During the 1989 local government reforms Hastings City was amalgamated with Havelock North Borough and the Hawkes Bay County to form the modern Hastings District. The County Council offices in Napier were closed down and the new Hastings District Council offices were located in Hastings on two sites. Napier City boundary was expanded to include Bay View and Meeanee. However, unlike the larger urban population of Napier (Population Density 540.0 per km2), much of the Hastings District is rural and sparsely populated (Population Density 14.0 per km2), and the two local authorities serve a similar population; the Hastings District has approximately 75,700 (June 2013 estimate)[1] residents. Because of their proximity to each other and their relatively small populations, Napier and Hastings are often seen as possible candidates for further amalgamation. This has already been attempted with the 1999 Amalgamation Referendum where 75% of Napier residents opposed, and 64% of Hastings residents approved. There has been a slight trend towards greater approval since however.

At 11.25 pm on 25 August 2008, the city was hit by an earthquake measuring 5.9 on the Richter scale. The epicenter was based only 10 km south of the city, near Mt Erin at a depth of 32 km. The earthquake caused minor damage to shops, where stock was shaken off shelves. Minor power outages were also reported. This was the most powerful earthquake to hit the region since the 5.6 Napier/Taradale earthquake in 1980.

In 2010, the city, together with New Plymouth became one of the two walking and cycling "model communities", qualifying for further co-funding by the national government to improve its walking paths and cycleways, and encourage people to use active forms of transport.[6]

In 2011, Hastings hosted the Hawke's Bay Chatter Ring Reunion.[7]

Coat of Arms[edit]

The city has a Coat of Arms and the Heraldic Blazon is;

Arms

Per pale Vert and Argent, in dexter a cross-crosslet fitchy Or in sinister, on a cross carved with a Maori pattern Gules, a sun in splendour Or on a chief party per pale Argent and Vert, a lion passant guardant, armed and langued Gules within an orle of fern leaves all counterchanged. An inescutcheon Or charged with a manche Gules.

Crest

On a wreath of the colours, clouds Argent, rays Or, a sunburst supporting a toothed wheel, perforated of six, centred and rimmed Argent, Gules.

__Data for review__.

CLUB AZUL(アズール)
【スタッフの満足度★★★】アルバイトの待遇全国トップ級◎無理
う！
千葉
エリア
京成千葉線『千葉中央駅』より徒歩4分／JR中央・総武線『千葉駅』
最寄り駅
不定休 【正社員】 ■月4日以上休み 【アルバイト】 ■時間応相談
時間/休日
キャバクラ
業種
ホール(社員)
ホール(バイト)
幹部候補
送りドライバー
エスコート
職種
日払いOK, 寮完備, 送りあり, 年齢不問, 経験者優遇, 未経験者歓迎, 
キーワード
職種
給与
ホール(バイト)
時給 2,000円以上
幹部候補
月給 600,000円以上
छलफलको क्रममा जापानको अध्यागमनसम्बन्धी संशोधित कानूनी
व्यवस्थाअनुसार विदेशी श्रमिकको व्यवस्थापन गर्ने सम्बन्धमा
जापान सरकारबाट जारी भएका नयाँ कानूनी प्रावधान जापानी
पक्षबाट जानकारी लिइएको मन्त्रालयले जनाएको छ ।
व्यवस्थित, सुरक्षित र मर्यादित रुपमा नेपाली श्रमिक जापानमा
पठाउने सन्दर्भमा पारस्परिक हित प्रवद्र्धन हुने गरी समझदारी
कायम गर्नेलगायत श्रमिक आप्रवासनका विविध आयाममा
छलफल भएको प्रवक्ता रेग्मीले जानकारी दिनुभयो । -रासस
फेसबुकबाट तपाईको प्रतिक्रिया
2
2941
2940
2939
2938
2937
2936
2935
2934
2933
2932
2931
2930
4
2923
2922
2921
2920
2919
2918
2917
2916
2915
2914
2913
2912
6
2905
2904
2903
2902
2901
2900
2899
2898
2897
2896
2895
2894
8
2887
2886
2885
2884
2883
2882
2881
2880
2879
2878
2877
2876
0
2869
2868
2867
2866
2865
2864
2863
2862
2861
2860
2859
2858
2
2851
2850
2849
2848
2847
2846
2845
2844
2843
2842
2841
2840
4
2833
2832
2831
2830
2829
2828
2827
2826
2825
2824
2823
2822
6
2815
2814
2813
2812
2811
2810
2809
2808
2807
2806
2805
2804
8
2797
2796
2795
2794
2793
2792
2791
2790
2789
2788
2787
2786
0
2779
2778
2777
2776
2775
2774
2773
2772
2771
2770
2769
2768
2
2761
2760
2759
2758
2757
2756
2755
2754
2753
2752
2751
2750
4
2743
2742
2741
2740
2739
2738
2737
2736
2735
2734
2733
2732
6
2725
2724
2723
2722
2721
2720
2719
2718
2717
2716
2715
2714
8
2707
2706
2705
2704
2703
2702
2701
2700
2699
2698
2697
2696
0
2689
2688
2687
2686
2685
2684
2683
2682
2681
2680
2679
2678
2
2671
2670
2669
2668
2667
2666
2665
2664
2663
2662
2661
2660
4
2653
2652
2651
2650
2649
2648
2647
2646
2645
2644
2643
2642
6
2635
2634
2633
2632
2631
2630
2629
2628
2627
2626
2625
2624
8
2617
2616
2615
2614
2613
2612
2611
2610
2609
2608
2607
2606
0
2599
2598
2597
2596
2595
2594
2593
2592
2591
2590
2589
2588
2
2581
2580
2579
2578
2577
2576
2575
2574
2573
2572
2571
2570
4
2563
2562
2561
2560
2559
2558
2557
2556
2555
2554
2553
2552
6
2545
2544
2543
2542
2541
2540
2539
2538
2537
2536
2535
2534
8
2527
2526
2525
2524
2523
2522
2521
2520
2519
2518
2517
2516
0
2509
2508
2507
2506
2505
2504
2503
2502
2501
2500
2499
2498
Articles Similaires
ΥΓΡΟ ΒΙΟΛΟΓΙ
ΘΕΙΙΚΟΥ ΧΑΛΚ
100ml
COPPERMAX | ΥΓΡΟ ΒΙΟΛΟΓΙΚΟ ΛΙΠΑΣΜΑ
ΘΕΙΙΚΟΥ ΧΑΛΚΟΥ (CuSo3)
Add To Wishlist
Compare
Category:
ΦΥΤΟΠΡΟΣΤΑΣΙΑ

__What you should do__. In the extract on Hastings, what share of Napier residents opposed amalgamation in the 1999 Amalgamation Referendum?

__Solution to this task__. 75% of Napier residents opposed it.